The index of a linear array can be calculated by its row ID multiplied by the size of the matrix plus its column ID. So, the index for M1,0 will be 2 as its row ID is 1, the matrix size is 2 and the column ID is zero.  This method is used to calculate the element index in both the matrices.

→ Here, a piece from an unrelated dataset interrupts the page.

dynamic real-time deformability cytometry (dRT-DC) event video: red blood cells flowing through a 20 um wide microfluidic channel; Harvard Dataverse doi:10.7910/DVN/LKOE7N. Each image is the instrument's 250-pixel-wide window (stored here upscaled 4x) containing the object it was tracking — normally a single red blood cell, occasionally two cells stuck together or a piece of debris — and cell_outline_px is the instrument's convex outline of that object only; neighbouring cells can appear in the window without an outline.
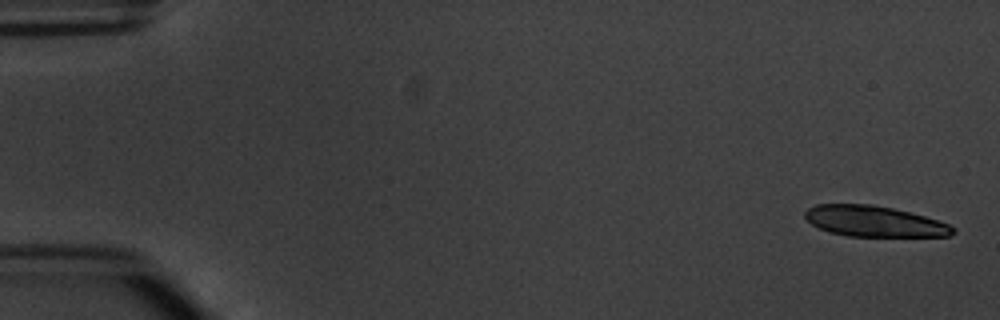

To calculate the element at [row, col] in the resultant matrix, the index in the first matrix will be equal to row*size + k , and for the second matrix, it will be k*size + col. This is a very simple kernel function. There is a large amount of data reuse in matrix multiplication. This function is not utilizing the advantage of shared memory. So, we will try to modify the kernel function that makes use of shared memory. The modified kernel function is shown as follows:

// shared
__global__ void gpu_Matrix_Mul_shared(float *d_a, float *d_b, float *d_c, const int size)
{
int row, col;

__shared__ float shared_a[TILE_SIZE][TILE_SIZE];

__shared__ float shared_b[TILE_SIZE][TILE_SIZE];

// calculate thread id
col = TILE_SIZE * blockIdx.x + threadIdx.x;
row = TILE_SIZE * blockIdx.y + threadIdx.y;

for (int i = 0; i< size / TILE_SIZE; i++)
{
shared_a[threadIdx.y][threadIdx.x] = d_a[row* size + (i*TILE_SIZE + threadIdx.x)];
shared_b[threadIdx.y][threadIdx.x] = d_b[(i*TILE_SIZE + threadIdx.y) * size + col];
}
__syncthreads();


for (int j = 0; j<TILE_SIZE; j++)
d_c[row*size + col] += shared_a[threadIdx.x][j] * shared_b[j][threadIdx.y];
__syncthreads(); // for synchronizing the threads

}
}

A two-shared memory with size equal to the size of a small square block, which is TILE_SIZE, is defined for storing data for reuse. Row and column indexes are calculated in the same way as seen earlier. First, this shared memory is filled up in the first for loop. After that, __syncthreads() is included so that memory read from shared memory only happens when all threads have finished writing to it. The last for loop again calculates the dot product. As this is done by only using shared memory, this considerably reduces memory traffic to a global memory, which in turn improves the performance of the program for larger matrix dimensions. The main function of this program is shown as follows:

int main()
{
//Define size of the matrix
const int size = 4;
//Define host and device arrays
float h_a[size][size], h_b[size][size],h_result[size][size];
float *d_a, *d_b, *d_result; // device array
//input in host array
for (int i = 0; i<size; i++)
{
for (int j = 0; j<size; j++)
{
h_a[i][j] = i;
h_b[i][j] = j;
}
}


cudaMalloc((void **)&d_a, size*size*sizeof(int));
cudaMalloc((void **)&d_b, size*size * sizeof(int));
cudaMalloc((void **)&d_result, size*size* sizeof(int));
//copy host array to device array
cudaMemcpy(d_a, h_a, size*size* sizeof(int), cudaMemcpyHostToDevice);
cudaMemcpy(d_b, h_b, size*size* sizeof(int), cudaMemcpyHostToDevice);
//calling kernel
dim3 dimGrid(size / TILE_SIZE, size / TILE_SIZE, 1);
dim3 dimBlock(TILE_SIZE, TILE_SIZE, 1);

gpu_Matrix_Mul_nonshared << <dimGrid, dimBlock >> > (d_a, d_b, d_result, size);
//gpu_Matrix_Mul_shared << <dimGrid, dimBlock >> > (d_a, d_b, d_result, size);

cudaMemcpy(h_result, d_result, size*size * sizeof(int), cudaMemcpyDeviceToHost);

return 0;
}

After defining and allocating memory for host and device arrays, the host array is filled with some random values. These arrays are copied to device memory so that it can be passed to the kernel functions. The number of grid blocks and the number of block threads is defined using the dim3 structure, with the dimensions equal to that calculated earlier. You can call any of the kernels. The calculated answer is copied back to the host memory. To display the output on the console, the following code is added to the main function:

printf("The result of Matrix multiplication is: \n");

for (int i = 0; i< size; i++)
{
for (int j = 0; j < size; j++)
{
printf("%f ", h_result[i][j]);
}
printf("\n");
}
cudaFree(d_a)
cudaFree(d_b)
cudaFree(d_result)

The memory used to store matrices on device memory is also freed up. The output on the console is as follows: 

This section demonstrated CUDA programs for two important mathematical operations used in a wide range of applications. It also explained the use of shared memory and multidimensional threads.